Task directions: Turn every line of the records below into a single numbered list, skipping any blank lines.

*** Opening of Provided material ***

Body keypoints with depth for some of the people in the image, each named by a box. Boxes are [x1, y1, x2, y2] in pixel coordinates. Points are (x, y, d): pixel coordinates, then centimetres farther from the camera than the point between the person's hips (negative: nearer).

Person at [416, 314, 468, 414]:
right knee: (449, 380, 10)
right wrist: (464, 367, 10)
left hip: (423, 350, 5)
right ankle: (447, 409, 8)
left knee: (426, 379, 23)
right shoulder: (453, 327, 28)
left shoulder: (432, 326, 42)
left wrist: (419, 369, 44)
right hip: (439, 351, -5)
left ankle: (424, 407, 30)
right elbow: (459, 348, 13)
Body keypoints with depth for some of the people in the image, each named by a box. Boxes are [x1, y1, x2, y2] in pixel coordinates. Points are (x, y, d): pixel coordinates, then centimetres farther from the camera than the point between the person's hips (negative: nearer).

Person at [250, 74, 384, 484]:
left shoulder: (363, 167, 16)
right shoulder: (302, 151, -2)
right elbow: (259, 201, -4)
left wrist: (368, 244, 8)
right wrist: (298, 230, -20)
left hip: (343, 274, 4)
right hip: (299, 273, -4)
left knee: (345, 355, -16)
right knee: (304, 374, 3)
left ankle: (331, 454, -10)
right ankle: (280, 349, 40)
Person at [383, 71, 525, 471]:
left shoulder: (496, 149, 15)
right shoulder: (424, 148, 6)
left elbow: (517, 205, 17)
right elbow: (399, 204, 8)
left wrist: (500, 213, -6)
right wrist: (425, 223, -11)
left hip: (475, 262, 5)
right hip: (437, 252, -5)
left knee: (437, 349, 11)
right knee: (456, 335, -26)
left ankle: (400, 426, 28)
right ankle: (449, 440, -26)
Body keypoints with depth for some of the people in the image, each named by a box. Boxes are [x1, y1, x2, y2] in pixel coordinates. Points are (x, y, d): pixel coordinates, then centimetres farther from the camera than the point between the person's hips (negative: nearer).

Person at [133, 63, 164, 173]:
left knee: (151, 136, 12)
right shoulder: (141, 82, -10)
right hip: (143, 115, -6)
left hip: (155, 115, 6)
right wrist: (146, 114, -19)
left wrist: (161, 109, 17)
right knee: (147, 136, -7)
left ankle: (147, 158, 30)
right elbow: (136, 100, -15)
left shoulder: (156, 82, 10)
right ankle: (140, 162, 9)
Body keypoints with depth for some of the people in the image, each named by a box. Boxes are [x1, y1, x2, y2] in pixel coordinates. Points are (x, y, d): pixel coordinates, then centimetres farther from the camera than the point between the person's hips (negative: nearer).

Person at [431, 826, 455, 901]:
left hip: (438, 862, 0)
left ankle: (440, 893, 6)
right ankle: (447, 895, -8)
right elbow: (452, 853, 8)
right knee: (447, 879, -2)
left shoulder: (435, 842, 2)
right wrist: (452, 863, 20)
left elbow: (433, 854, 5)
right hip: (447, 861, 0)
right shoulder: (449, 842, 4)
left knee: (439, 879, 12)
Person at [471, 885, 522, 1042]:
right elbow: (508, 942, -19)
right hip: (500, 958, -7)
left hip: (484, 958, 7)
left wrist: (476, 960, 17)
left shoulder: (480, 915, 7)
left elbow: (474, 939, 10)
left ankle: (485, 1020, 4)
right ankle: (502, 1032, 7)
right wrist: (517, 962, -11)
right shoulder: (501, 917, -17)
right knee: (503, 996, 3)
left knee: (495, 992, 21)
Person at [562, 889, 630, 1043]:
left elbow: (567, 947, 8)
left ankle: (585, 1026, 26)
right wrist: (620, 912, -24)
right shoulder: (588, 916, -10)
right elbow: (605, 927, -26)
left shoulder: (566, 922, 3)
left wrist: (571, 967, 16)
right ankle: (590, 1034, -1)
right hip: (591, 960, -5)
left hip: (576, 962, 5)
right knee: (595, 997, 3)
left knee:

*** Close of Provided material ***

Problem solution:
1. Body keypoints with depth for some of the people in the image, each named by a box. Boxes are [x1, y1, x2, y2] in pixel coordinates. Points are (x, y, d): pixel coordinates, then centimetres farther from the camera than the point between the person's hips (negative: nearer).
2. Person at [416, 314, 468, 414]:
3. right knee: (449, 380, 10)
4. right wrist: (464, 367, 10)
5. left hip: (423, 350, 5)
6. right ankle: (447, 409, 8)
7. left knee: (426, 379, 23)
8. right shoulder: (453, 327, 28)
9. left shoulder: (432, 326, 42)
10. left wrist: (419, 369, 44)
11. right hip: (439, 351, -5)
12. left ankle: (424, 407, 30)
13. right elbow: (459, 348, 13)
14. Body keypoints with depth for some of the people in the image, each named by a box. Boxes are [x1, y1, x2, y2] in pixel coordinates. Points are (x, y, d): pixel coordinates, then centimetres farther from the camera than the point between the person's hips (negative: nearer).
15. Person at [250, 74, 384, 484]:
16. left shoulder: (363, 167, 16)
17. right shoulder: (302, 151, -2)
18. right elbow: (259, 201, -4)
19. left wrist: (368, 244, 8)
20. right wrist: (298, 230, -20)
21. left hip: (343, 274, 4)
22. right hip: (299, 273, -4)
23. left knee: (345, 355, -16)
24. right knee: (304, 374, 3)
25. left ankle: (331, 454, -10)
26. right ankle: (280, 349, 40)
27. Person at [383, 71, 525, 471]:
28. left shoulder: (496, 149, 15)
29. right shoulder: (424, 148, 6)
30. left elbow: (517, 205, 17)
31. right elbow: (399, 204, 8)
32. left wrist: (500, 213, -6)
33. right wrist: (425, 223, -11)
34. left hip: (475, 262, 5)
35. right hip: (437, 252, -5)
36. left knee: (437, 349, 11)
37. right knee: (456, 335, -26)
38. left ankle: (400, 426, 28)
39. right ankle: (449, 440, -26)
40. Body keypoints with depth for some of the people in the image, each named by a box. Boxes are [x1, y1, x2, y2] in pixel coordinates. Points are (x, y, d): pixel coordinates, then centimetres farther from the camera than the point between the person's hips (negative: nearer).
41. Person at [133, 63, 164, 173]:
42. left knee: (151, 136, 12)
43. right shoulder: (141, 82, -10)
44. right hip: (143, 115, -6)
45. left hip: (155, 115, 6)
46. right wrist: (146, 114, -19)
47. left wrist: (161, 109, 17)
48. right knee: (147, 136, -7)
49. left ankle: (147, 158, 30)
50. right elbow: (136, 100, -15)
51. left shoulder: (156, 82, 10)
52. right ankle: (140, 162, 9)
53. Body keypoints with depth for some of the people in the image, each named by a box. Boxes are [x1, y1, x2, y2] in pixel coordinates. Points are (x, y, d): pixel coordinates, then centimetres farther from the camera than the point between the person's hips (negative: nearer).
54. Person at [431, 826, 455, 901]:
55. left hip: (438, 862, 0)
56. left ankle: (440, 893, 6)
57. right ankle: (447, 895, -8)
58. right elbow: (452, 853, 8)
59. right knee: (447, 879, -2)
60. left shoulder: (435, 842, 2)
61. right wrist: (452, 863, 20)
62. left elbow: (433, 854, 5)
63. right hip: (447, 861, 0)
64. right shoulder: (449, 842, 4)
65. left knee: (439, 879, 12)
66. Person at [471, 885, 522, 1042]:
67. right elbow: (508, 942, -19)
68. right hip: (500, 958, -7)
69. left hip: (484, 958, 7)
70. left wrist: (476, 960, 17)
71. left shoulder: (480, 915, 7)
72. left elbow: (474, 939, 10)
73. left ankle: (485, 1020, 4)
74. right ankle: (502, 1032, 7)
75. right wrist: (517, 962, -11)
76. right shoulder: (501, 917, -17)
77. right knee: (503, 996, 3)
78. left knee: (495, 992, 21)
79. Person at [562, 889, 630, 1043]:
80. left elbow: (567, 947, 8)
81. left ankle: (585, 1026, 26)
82. right wrist: (620, 912, -24)
83. right shoulder: (588, 916, -10)
84. right elbow: (605, 927, -26)
85. left shoulder: (566, 922, 3)
86. left wrist: (571, 967, 16)
87. right ankle: (590, 1034, -1)
88. right hip: (591, 960, -5)
89. left hip: (576, 962, 5)
90. right knee: (595, 997, 3)
91. left knee:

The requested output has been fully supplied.